Most institutions allow individuals without a first law degree to enter their LL.M. program, although there are always minimum educational requirements, such as a bachelor`s degree or proof of significant work experience in a related field. Examples of such programmes include the Master of Studies in Legal Research at Oxford, LL.M. degrees from the University of Edinburgh and LL.M.s from the University of Leicester. In addition, Queen`s University Belfast offers an LL.M. suite accessible to law and social science graduates and leading to specialisations in sustainable development, corporate governance, decentralisation or human rights.  Northumbria University offers an innovative approach to an LL.M. qualification for students entering the Master`s programme as undergraduate students. Students who complete this four-year program earn an LL.M. combined and a professional qualification of Legal Practice Courses, or BPTC.
 To practice as a lawyer in the Netherlands, you need an LL.M. degree with a (set of) specific courses in procedural law. The Dutch Bar Code (NOVA) requires these courses for any potential trainee lawyer who wishes to be conditionally written to the district court for three years. After obtaining all the diplomas prescribed by NOVA and under the supervision of a “patron” (master), a lawyer has the right to have his own practice and is unconditionally registered in court for life, but he must constantly update his knowledge. The self-directed format of the Master`s degree is not available at the Faculty of Law. Students must complete their law studies within three years. Italy offers master`s programs in Italian and English, depending on the school. They are often called “laurea specialistica”, i.e. the second stage of the Bologna Plan (European program), and in this case they last two years. For example, the University of Milan offers a 2-year LLM on Sustainable Development. In South Tyrol, the programmes are also taught in German, as in Bolzano. In Italy, the term “Master” often refers to a professional master`s degree of 6 or 12 months in certain fields such as “Internet Law and Security” or “Administrative Administration Law”, which is often taught part-time so that professionals already working in this field can improve their skills.
In India, legal education focuses on law degrees, with most of those who choose to pursue the Bachelor of Laws degree registering with the Bar Council of India and practising as lawyers or giving legal advice without being able to appear in court (a consequence of non-registration). As in the UK, a Master of Laws in India usually specialises in certain areas of law. Traditionally, the most popular areas of specialization in these LL.M. degrees in India have been constitutional law, family law, and tax law. The flagship program of the China-EU Law School (CESL) in Beijing is a double master`s program with a master`s degree in Chinese law and a master`s degree in European and international law. The Master in European and International Law is taught in English, is open to international students and can be studied as a single Master`s programme.  CESL also offers an International Master of Chinese Law (IMCL), which is an LL.M. in Chinese law taught entirely in English.  Choose from 300+ courses to plan a program that matches your intellectual and professional interests.

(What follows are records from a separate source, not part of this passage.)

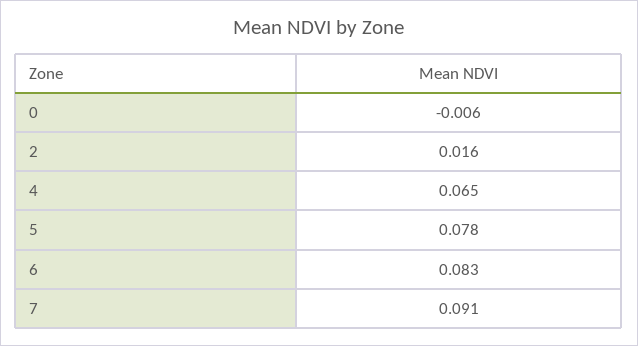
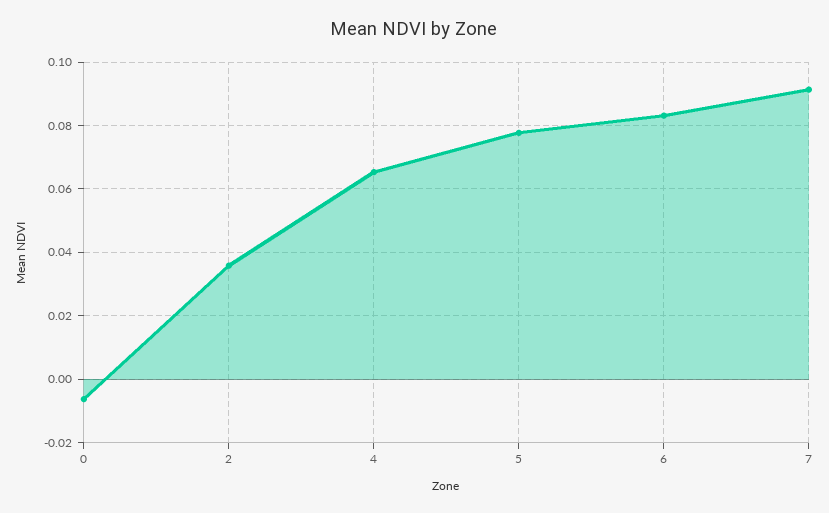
  {
    "0": -0.006,
-   "2": 0.016,
+   "2": 0.036,
    "4": 0.065,
    "5": 0.078,
    "6": 0.083,
    "7": 0.091
  }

You can choose to specialize in one or two areas, or take a wide range of courses. You also have the option to write an article in close consultation with a professor or develop a typical research task in a master`s thesis. Experienced student advisors will help you choose courses that match your goals. Norwegian law degrees Master i rettsvitenskap (English for Master of Jurisprudence) are officially translated into English as Master of Laws (LL.M.), as these degrees are more comprehensive than the basic law degree in common law countries (e.g. J.D. and LL.B). The final year of the five-year Norwegian Professional Law programme is therefore considered equivalent to an LL.M. specialisation.
In addition, universities with law schools at the master`s level offer several LL.M. programs. For example, Universitetet i Oslo offers free LL.M courses in international law, law of the sea, information and communication technology (ICT) law, as well as various specializations in human rights. The University of Oxford unconventionally calls its scholarly Master of Laws B.C.L. (Bachelor of Civil Law) and M.Jur. (Magister Juris), and its Research Master either MPhil (Master of Philosophy) or MSt (Master of Studies).  Oxford continues to call its most important postgraduate degree in law B.C.L. for essentially historical reasons, as the B.C.L. is one of the oldest (and therefore one of the oldest in the Oxford hierarchy) awarded since the sixteenth century.  M.Jur.
was introduced in 1991.  There is currently no LLM degree from the university.  Oxford states that the B.C.L. is “the most prestigious master`s teaching qualification in the common law world.”  In addition, the University of Oxford introduced the Master of Law and Finance (MLF) in 2010. The degree is taught jointly by the Faculty of Law and Saïd Business School. The MLF program includes a combination of finance and economics courses combined with BCL law courses. Both degrees are available online for those who prefer to study from the comfort of their own home – a clear advantage for professionals who wish to advance their careers in one of the many specialisations.